AIM: The aim of this study was to provide retrospective information about the prescribed drugs among pregnant woman who referred to Ege University Department of Pharmacology and Clinical Pharmacology. MATERIAL-METHOD: A retrospective study was conducted among pregnant woman who referred to our department between January 1, 2005 and December 31, 2005. Initially, all women were evaluated by an obstetrician and and the effects of the drugs during pregnancy was determined according to the United States Food and Drug Administration (FDA) risk classification system database RESULTS: 345 pregnant women were evaluated during the study. 43 % of the women were referred from Ege University Medical Faculty Department of Obstetrics and Gynaecology and 24 % from public hospitals, whereas 33% were consigned from doctor offices. 30% of the women were between 25-29 years of age. The most commonly prescribed drugs were anti-infectives (26.6 %), opioid and non-opioid analgesics (18.3%), antidepressants (8.4%) and flu medications (8.2 %).
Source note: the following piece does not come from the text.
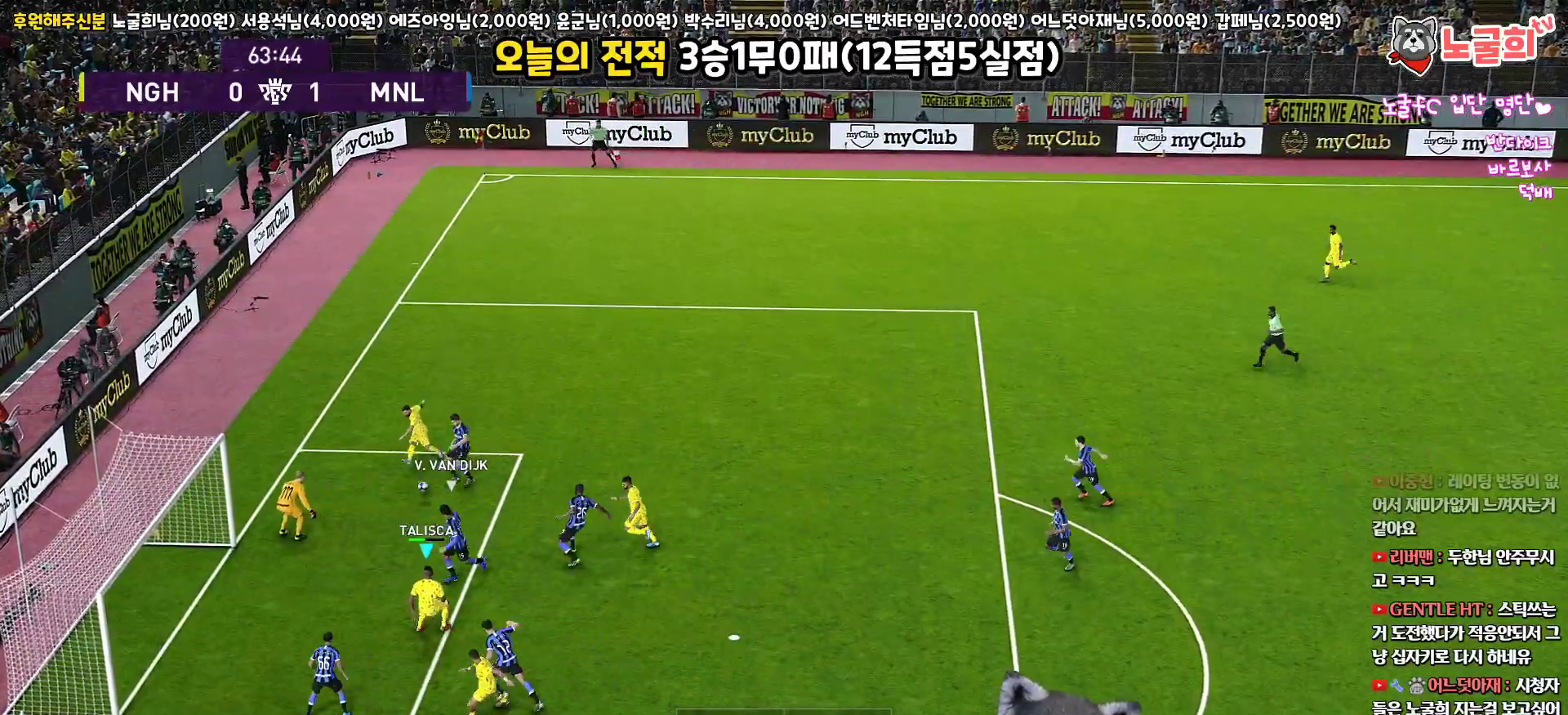
{"buttons": ["L3"], "left_stick": "down-left", "right_stick": "center", "events": [[50, "SQUARE", "up"], [117, "SQUARE", "down"], [183, "SQUARE", "up"]]}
According to the FDA classification 1.4% of the prescribed drugs were in category A, 42.9% were in category B, 42.4% were in category C, 6.7% were in category D and 3.1% were in category X. 83.6% of the pregnant women had medications during first trimester of their pregnancies. Only 10% of the women received a single drug. CONCLUSIONS: Our study reveals that during their pregnancies an important proportion of women encounter drugs which might have a teratogenic potential. This proportion. can be reduced by interrogation of the patient about pregnancy before prescribing drugs

Keywords: FDA, prescription drug use during pregnancy, teratogenity.